**What the task asks**: Reproduce every line of the records below word for word, with nothing added, dropped, or changed.

**Material for this exercise**:
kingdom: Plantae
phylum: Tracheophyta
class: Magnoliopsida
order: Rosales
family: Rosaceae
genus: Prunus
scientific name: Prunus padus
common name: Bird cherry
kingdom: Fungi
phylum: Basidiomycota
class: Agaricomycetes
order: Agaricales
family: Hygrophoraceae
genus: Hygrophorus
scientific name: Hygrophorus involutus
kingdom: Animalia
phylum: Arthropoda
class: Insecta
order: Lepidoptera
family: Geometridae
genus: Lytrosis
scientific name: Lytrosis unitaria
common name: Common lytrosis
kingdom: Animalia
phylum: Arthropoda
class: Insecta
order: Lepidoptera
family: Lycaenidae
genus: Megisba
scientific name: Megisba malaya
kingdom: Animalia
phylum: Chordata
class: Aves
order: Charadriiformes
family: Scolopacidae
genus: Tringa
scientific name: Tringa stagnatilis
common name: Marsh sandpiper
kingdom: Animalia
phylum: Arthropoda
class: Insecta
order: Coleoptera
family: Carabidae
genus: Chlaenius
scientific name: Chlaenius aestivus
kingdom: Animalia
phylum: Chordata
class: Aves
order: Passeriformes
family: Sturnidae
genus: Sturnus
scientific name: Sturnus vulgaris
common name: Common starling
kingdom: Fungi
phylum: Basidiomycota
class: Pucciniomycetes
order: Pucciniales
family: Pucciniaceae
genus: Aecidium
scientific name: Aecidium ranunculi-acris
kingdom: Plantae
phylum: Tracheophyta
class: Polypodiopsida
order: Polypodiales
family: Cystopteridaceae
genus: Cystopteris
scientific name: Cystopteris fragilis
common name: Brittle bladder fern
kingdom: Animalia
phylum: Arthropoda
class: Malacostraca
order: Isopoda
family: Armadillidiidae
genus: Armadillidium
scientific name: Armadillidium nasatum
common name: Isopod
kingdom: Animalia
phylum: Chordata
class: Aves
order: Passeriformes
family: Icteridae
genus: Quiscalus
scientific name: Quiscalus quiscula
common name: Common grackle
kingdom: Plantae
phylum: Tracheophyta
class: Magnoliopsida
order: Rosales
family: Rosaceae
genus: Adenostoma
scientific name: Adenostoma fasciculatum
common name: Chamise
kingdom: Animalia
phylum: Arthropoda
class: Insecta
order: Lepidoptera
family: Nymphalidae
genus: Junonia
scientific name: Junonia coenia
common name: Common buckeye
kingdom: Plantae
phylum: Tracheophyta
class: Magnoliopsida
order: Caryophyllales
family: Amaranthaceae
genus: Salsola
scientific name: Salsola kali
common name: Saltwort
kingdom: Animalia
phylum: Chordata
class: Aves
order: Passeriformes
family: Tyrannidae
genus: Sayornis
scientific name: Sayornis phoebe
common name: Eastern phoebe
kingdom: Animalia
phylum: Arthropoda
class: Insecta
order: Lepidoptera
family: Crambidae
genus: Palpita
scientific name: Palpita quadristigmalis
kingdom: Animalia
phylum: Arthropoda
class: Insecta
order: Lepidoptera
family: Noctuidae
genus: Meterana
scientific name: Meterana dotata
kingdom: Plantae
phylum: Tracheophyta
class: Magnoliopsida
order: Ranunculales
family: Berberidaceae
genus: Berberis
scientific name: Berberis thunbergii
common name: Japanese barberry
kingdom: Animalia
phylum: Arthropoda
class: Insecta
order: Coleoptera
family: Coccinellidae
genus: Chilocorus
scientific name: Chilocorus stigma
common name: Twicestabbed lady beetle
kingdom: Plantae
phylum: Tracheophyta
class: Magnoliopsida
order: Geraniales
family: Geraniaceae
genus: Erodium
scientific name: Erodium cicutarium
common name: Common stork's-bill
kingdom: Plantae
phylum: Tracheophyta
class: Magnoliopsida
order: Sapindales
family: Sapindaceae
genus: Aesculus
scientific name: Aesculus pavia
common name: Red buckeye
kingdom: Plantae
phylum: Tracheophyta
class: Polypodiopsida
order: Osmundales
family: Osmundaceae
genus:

**Expected answer**:
kingdom: Plantae
phylum: Tracheophyta
class: Magnoliopsida
order: Rosales
family: Rosaceae
genus: Prunus
scientific name: Prunus padus
common name: Bird cherry
kingdom: Fungi
phylum: Basidiomycota
class: Agaricomycetes
order: Agaricales
family: Hygrophoraceae
genus: Hygrophorus
scientific name: Hygrophorus involutus
kingdom: Animalia
phylum: Arthropoda
class: Insecta
order: Lepidoptera
family: Geometridae
genus: Lytrosis
scientific name: Lytrosis unitaria
common name: Common lytrosis
kingdom: Animalia
phylum: Arthropoda
class: Insecta
order: Lepidoptera
family: Lycaenidae
genus: Megisba
scientific name: Megisba malaya
kingdom: Animalia
phylum: Chordata
class: Aves
order: Charadriiformes
family: Scolopacidae
genus: Tringa
scientific name: Tringa stagnatilis
common name: Marsh sandpiper
kingdom: Animalia
phylum: Arthropoda
class: Insecta
order: Coleoptera
family: Carabidae
genus: Chlaenius
scientific name: Chlaenius aestivus
kingdom: Animalia
phylum: Chordata
class: Aves
order: Passeriformes
family: Sturnidae
genus: Sturnus
scientific name: Sturnus vulgaris
common name: Common starling
kingdom: Fungi
phylum: Basidiomycota
class: Pucciniomycetes
order: Pucciniales
family: Pucciniaceae
genus: Aecidium
scientific name: Aecidium ranunculi-acris
kingdom: Plantae
phylum: Tracheophyta
class: Polypodiopsida
order: Polypodiales
family: Cystopteridaceae
genus: Cystopteris
scientific name: Cystopteris fragilis
common name: Brittle bladder fern
kingdom: Animalia
phylum: Arthropoda
class: Malacostraca
order: Isopoda
family: Armadillidiidae
genus: Armadillidium
scientific name: Armadillidium nasatum
common name: Isopod
kingdom: Animalia
phylum: Chordata
class: Aves
order: Passeriformes
family: Icteridae
genus: Quiscalus
scientific name: Quiscalus quiscula
common name: Common grackle
kingdom: Plantae
phylum: Tracheophyta
class: Magnoliopsida
order: Rosales
family: Rosaceae
genus: Adenostoma
scientific name: Adenostoma fasciculatum
common name: Chamise
kingdom: Animalia
phylum: Arthropoda
class: Insecta
order: Lepidoptera
family: Nymphalidae
genus: Junonia
scientific name: Junonia coenia
common name: Common buckeye
kingdom: Plantae
phylum: Tracheophyta
class: Magnoliopsida
order: Caryophyllales
family: Amaranthaceae
genus: Salsola
scientific name: Salsola kali
common name: Saltwort
kingdom: Animalia
phylum: Chordata
class: Aves
order: Passeriformes
family: Tyrannidae
genus: Sayornis
scientific name: Sayornis phoebe
common name: Eastern phoebe
kingdom: Animalia
phylum: Arthropoda
class: Insecta
order: Lepidoptera
family: Crambidae
genus: Palpita
scientific name: Palpita quadristigmalis
kingdom: Animalia
phylum: Arthropoda
class: Insecta
order: Lepidoptera
family: Noctuidae
genus: Meterana
scientific name: Meterana dotata
kingdom: Plantae
phylum: Tracheophyta
class: Magnoliopsida
order: Ranunculales
family: Berberidaceae
genus: Berberis
scientific name: Berberis thunbergii
common name: Japanese barberry
kingdom: Animalia
phylum: Arthropoda
class: Insecta
order: Coleoptera
family: Coccinellidae
genus: Chilocorus
scientific name: Chilocorus stigma
common name: Twicestabbed lady beetle
kingdom: Plantae
phylum: Tracheophyta
class: Magnoliopsida
order: Geraniales
family: Geraniaceae
genus: Erodium
scientific name: Erodium cicutarium
common name: Common stork's-bill
kingdom: Plantae
phylum: Tracheophyta
class: Magnoliopsida
order: Sapindales
family: Sapindaceae
genus: Aesculus
scientific name: Aesculus pavia
common name: Red buckeye
kingdom: Plantae
phylum: Tracheophyta
class: Polypodiopsida
order: Osmundales
family: Osmundaceae
genus:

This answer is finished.